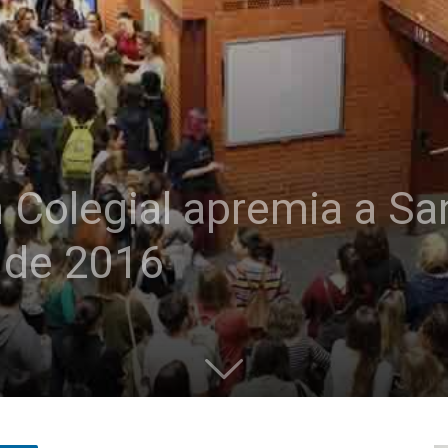
 Colegial apremia a Sa
 de 2016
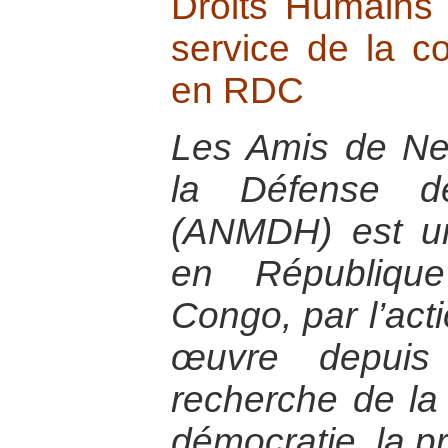
Droits Humains 
service de la co
en RDC
Les Amis de N
la Défense d
(ANMDH) est un
en Républiqu
Congo, par l’act
œuvre depui
recherche de la 
démocratie, la p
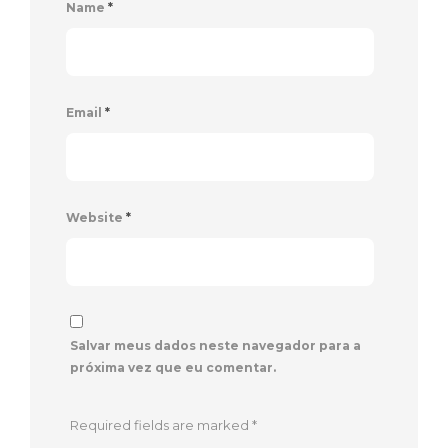
Name
*
Email
*
Website
*
Salvar meus dados neste navegador para a
próxima vez que eu comentar.
Required fields are marked
*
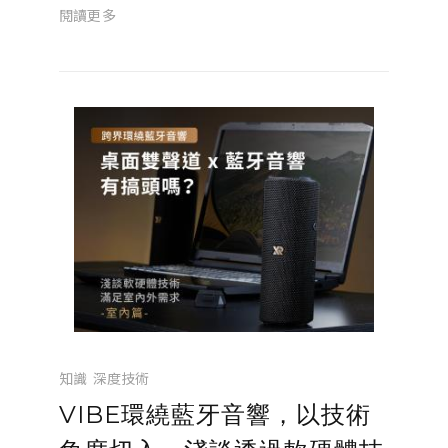
耳機 VERSA 開始，就致力於重新打造運動場
閱讀更多
景下的聆聽體驗，始終恪守品牌核心理念。如
今，FORGE PRO 的誕生，將這一系列...
知識
深度技術
VIBE環繞藍牙音響，以技術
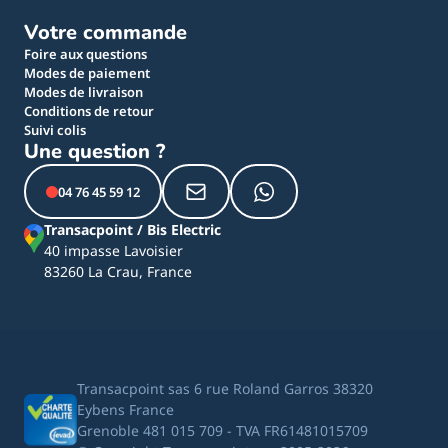
Votre commande
Foire aux questions
Modes de paiement
Modes de livraison
Conditions de retour
Suivi colis
Une question ?
04 76 45 59 12
Transacpoint / Bis Electric
40 impasse Lavoisier
83260 La Crau, France
Transacpoint sas 6 rue Roland Garros 38320
Eybens France
Grenoble 481 015 709 - TVA FR61481015709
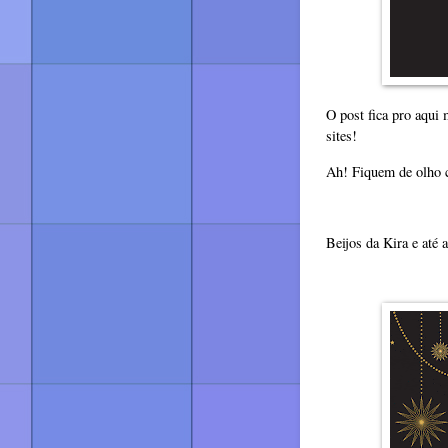
O post fica pro aqui
sites!
Ah! Fiquem de olho
Beijos da Kira e até 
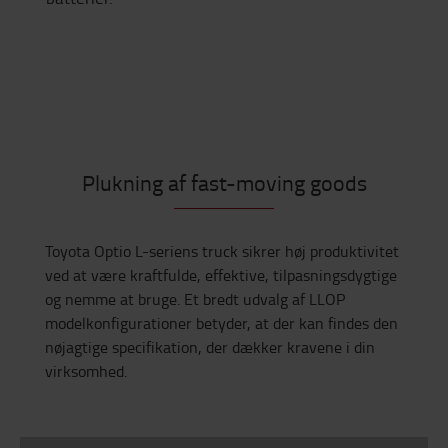
Plukning af fast-moving goods
Toyota Optio L-seriens truck sikrer høj produktivitet
ved at være kraftfulde, effektive, tilpasningsdygtige
og nemme at bruge. Et bredt udvalg af LLOP
modelkonfigurationer betyder, at der kan findes den
nøjagtige specifikation, der dækker kravene i din
virksomhed.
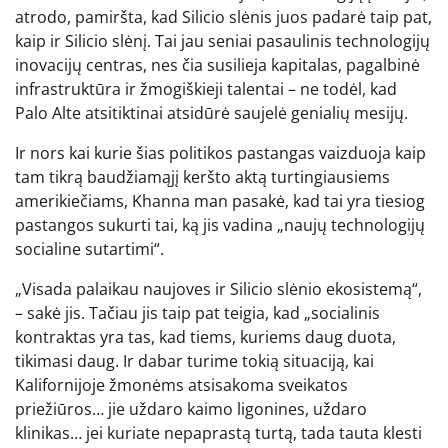
atrodo, pamiršta, kad Silicio slėnis juos padarė taip pat,
kaip ir Silicio slėnį. Tai jau seniai pasaulinis technologijų
inovacijų centras, nes čia susilieja kapitalas, pagalbinė
infrastruktūra ir žmogiškieji talentai – ne todėl, kad
Palo Alte atsitiktinai atsidūrė saujelė genialių mesijų.
Ir nors kai kurie šias politikos pastangas vaizduoja kaip
tam tikrą baudžiamąjį keršto aktą turtingiausiems
amerikiečiams, Khanna man pasakė, kad tai yra tiesiog
pastangos sukurti tai, ką jis vadina „naujų technologijų
socialine sutartimi“.
„Visada palaikau naujoves ir Silicio slėnio ekosistemą“,
– sakė jis. Tačiau jis taip pat teigia, kad „socialinis
kontraktas yra tas, kad tiems, kuriems daug duota,
tikimasi daug. Ir dabar turime tokią situaciją, kai
Kalifornijoje žmonėms atsisakoma sveikatos
priežiūros… jie uždaro kaimo ligonines, uždaro
klinikas… jei kuriate nepaprastą turtą, tada tauta klesti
────
## What you need to do
Wherever the word "taip" appears in the listing, copy the line that holds it.

## Response
atrodo, pamiršta, kad Silicio slėnis juos padarė taip pat,
– sakė jis. Tačiau jis taip pat teigia, kad „socialinis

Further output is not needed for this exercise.